# YOUR OBJECTIVE
Give again, character for character, the lines that lie between the first line of the material and the line with "left-margin = 0.99\cm", inclusive. Omit pictures.
··· INPUT DATA ···
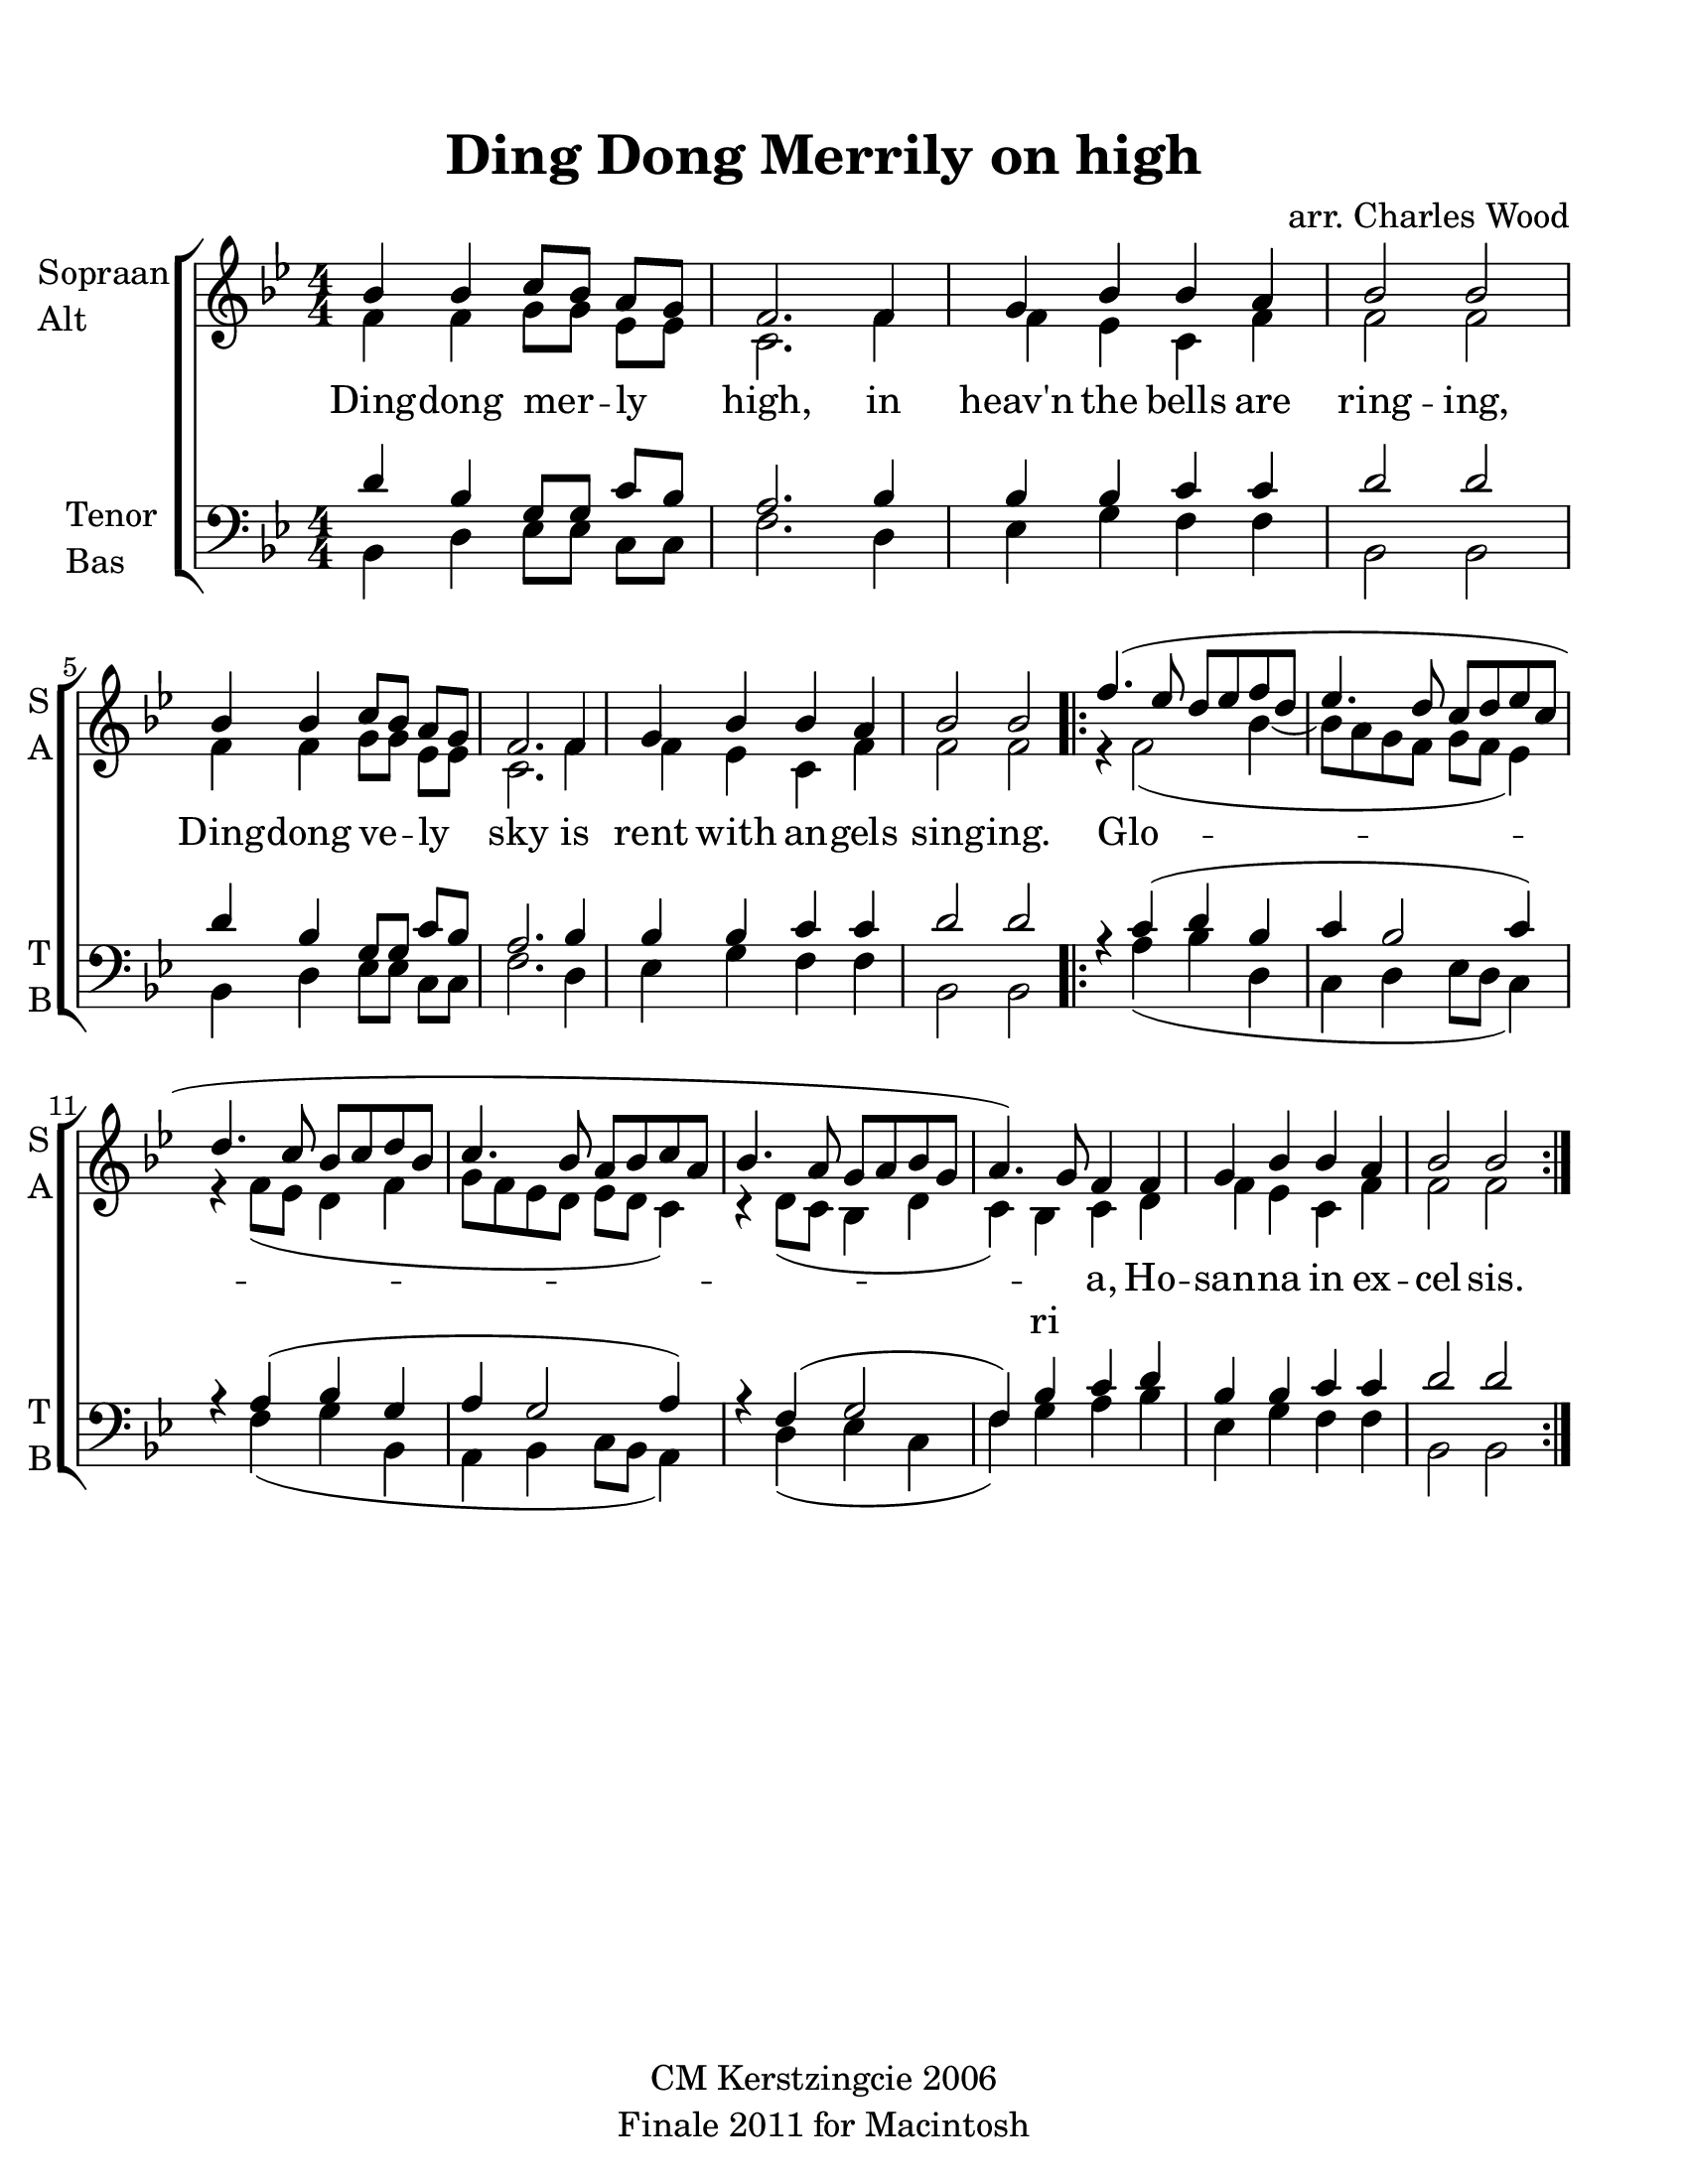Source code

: 
\version "2.12.3"
% automatically converted from ding_dong_merrily-wood.xml

\header {
    copyright = "CM Kerstzingcie 2006"
    encodingdate = "2011-09-30"
    tagline = "Finale 2011 for Macintosh"
    title = "Ding Dong Merrily on high"
    composer = "arr. Charles Wood"
    encodingsoftware = "Finale 2011 for Macintosh"
    }

#(set-global-staff-size 22.584375)
\paper {
    paper-width = 21.59\cm
    paper-height = 27.94\cm
    top-margin = 1.51\cm
    botton-margin = 1.51\cm
    left-margin = 0.99\cm
    right-margin = 1.51\cm
    between-system-space = 2.16\cm
    page-top-space = 1.33\cm
    }
\layout {
    \context { \Score
        autoBeaming = ##f
        }
    }
PartPOneVoiceOne =  \relative bes' {
    \clef "treble" \key bes \major \numericTimeSignature\time 4/4 bes4
    bes4 c8 [ bes8 ] a8 [ g8 ] | % 2
    f2. f4 | % 3
    g4 bes4 bes4 a4 | % 4
    bes2 bes2 | % 5
    bes4 bes4 c8 [ bes8 ] a8 [ g8 ] | % 6
    f2. f4 | % 7
    g4 bes4 bes4 a4 | % 8
    bes2 bes2 \repeat volta 2 {
        | % 9
        f'4. ( es8 d8 [ es8 f8 d8 ] | \barNumberCheck #10
        es4. d8 c8 [ d8 es8 c8 ] | % 11
        d4. c8 bes8 [ c8 d8 bes8 ] | % 12
        c4. bes8 a8 [ bes8 c8 a8 ] | % 13
        bes4. a8 g8 [ a8 bes8 g8 ] | % 14
        a4. ) g8 f4 f4 | % 15
        g4 bes4 bes4 a4 | % 16
        bes2 bes2 }
    }

PartPOneVoiceOneLyricsOne =  \lyricmode { Ding -- dong mer -- ly high,
    in "heav'n" the bells are ring -- ing, Ding -- dong ve -- ly sky is
    rent with an -- gels sing -- ing. Glo -- \skip4 a, Ho -- san -- na
    in ex -- cel -- sis. -- }
PartPOneVoiceTwo =  \relative f' {
    \clef "treble" \key bes \major \numericTimeSignature\time 4/4 f4 f4
    g8 [ g8 ] es8 [ es8 ] | % 2
    c2. f4 | % 3
    f4 es4 c4 f4 | % 4
    f2 f2 | % 5
    f4 f4 g8 [ g8 ] es8 [ es8 ] | % 6
    c2. f4 | % 7
    f4 es4 c4 f4 | % 8
    f2 f2 \repeat volta 2 {
        | % 9
        r4 f2 ( bes4 ~ | \barNumberCheck #10
        bes8 [ a8 g8 f8 ] g8 [ f8 ] es4 ) | % 11
        r4 f8 ( [ es8 ] d4 f4 | % 12
        g8 [ f8 es8 d8 ] es8 [ d8 ] c4 ) | % 13
        r4 d8 ( [ c8 ] bes4 d4 | % 14
        c4 ) bes4 c4 d4 | % 15
        f4 es4 c4 f4 | % 16
        f2 f2 }
    }

PartPOneVoiceTwoLyricsOne =  \lyricmode { \skip4 \skip4 \skip4 \skip4
    \skip4 \skip4 \skip4 \skip4 \skip4 \skip4 \skip4 \skip4 \skip4
    \skip4 \skip4 \skip4 \skip4 \skip4 \skip4 \skip4 \skip4 \skip4
    \skip4 \skip4 \skip4 \skip4 \skip4 ri \skip4 \skip4 \skip4 \skip4
    \skip4 \skip4 \skip4 \skip4 }
PartPTwoVoiceOne =  \relative d' {
    \clef "bass" \key bes \major \numericTimeSignature\time 4/4 d4 bes4
    g8 [ g8 ] c8 [ bes8 ] | % 2
    a2. bes4 | % 3
    bes4 bes4 c4 c4 | % 4
    d2 d2 | % 5
    d4 bes4 g8 [ g8 ] c8 [ bes8 ] | % 6
    a2. bes4 | % 7
    bes4 bes4 c4 c4 | % 8
    d2 d2 \repeat volta 2 {
        | % 9
        r4 c4 ( d4 bes4 | \barNumberCheck #10
        c4 bes2 c4 ) | % 11
        r4 a4 ( bes4 g4 | % 12
        a4 g2 a4 ) | % 13
        r4 f4 ( g2 | % 14
        f4 ) bes4 c4 d4 | % 15
        bes4 bes4 c4 c4 | % 16
        d2 d2 }
    }

PartPTwoVoiceTwo =  \relative bes, {
    \clef "bass" \key bes \major \numericTimeSignature\time 4/4 bes4 d4
    es8 [ es8 ] c8 [ c8 ] | % 2
    f2. d4 | % 3
    es4 g4 f4 f4 | % 4
    bes,2 bes2 | % 5
    bes4 d4 es8 [ es8 ] c8 [ c8 ] | % 6
    f2. d4 | % 7
    es4 g4 f4 f4 | % 8
    bes,2 bes2 \repeat volta 2 {
        s4 a'4 ( bes4 d,4 | \barNumberCheck #10
        c4 d4 es8 [ d8 ] c4 ) s4 f4 ( g4 bes,4 | % 12
        a4 bes4 c8 [ bes8 ] a4 ) s4 d4 ( es4 c4 | % 14
        f4 ) g4 a4 bes4 | % 15
        es,4 g4 f4 f4 | % 16
        bes,2 bes2 }
    }


% The score definition
\new StaffGroup \with { \override SpanBar #'transparent = ##t } <<
    \new Staff <<
        \set Staff.instrumentName = \markup { \column { \line {"Sopraan"} \line {"Alt"} } }
        \set Staff.shortInstrumentName = \markup { \column { \line {"S"} \line {"A"} } }
        \context Staff << 
            \context Voice = "PartPOneVoiceOne" { \voiceOne \PartPOneVoiceOne }
            \new Lyrics \lyricsto "PartPOneVoiceOne" \PartPOneVoiceOneLyricsOne
            \context Voice = "PartPOneVoiceTwo" { \voiceTwo \PartPOneVoiceTwo }
            \new Lyrics \lyricsto "PartPOneVoiceTwo" \PartPOneVoiceTwoLyricsOne
            >>
        >>
    \new Staff <<
        \set Staff.instrumentName = \markup { \column { \line {"Tenor"} \line {"Bas"} } }
        \set Staff.shortInstrumentName = \markup { \column { \line {"T"} \line {"B"} } }
        \context Staff << 
            \context Voice = "PartPTwoVoiceOne" { \voiceOne \PartPTwoVoiceOne }
            \context Voice = "PartPTwoVoiceTwo" { \voiceTwo \PartPTwoVoiceTwo }
            >>
        >>
    
    >>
···
# YOUR RESPONSE
Source code

: 
\version "2.12.3"
% automatically converted from ding_dong_merrily-wood.xml

\header {
    copyright = "CM Kerstzingcie 2006"
    encodingdate = "2011-09-30"
    tagline = "Finale 2011 for Macintosh"
    title = "Ding Dong Merrily on high"
    composer = "arr. Charles Wood"
    encodingsoftware = "Finale 2011 for Macintosh"
    }

#(set-global-staff-size 22.584375)
\paper {
    paper-width = 21.59\cm
    paper-height = 27.94\cm
    top-margin = 1.51\cm
    botton-margin = 1.51\cm
    left-margin = 0.99\cm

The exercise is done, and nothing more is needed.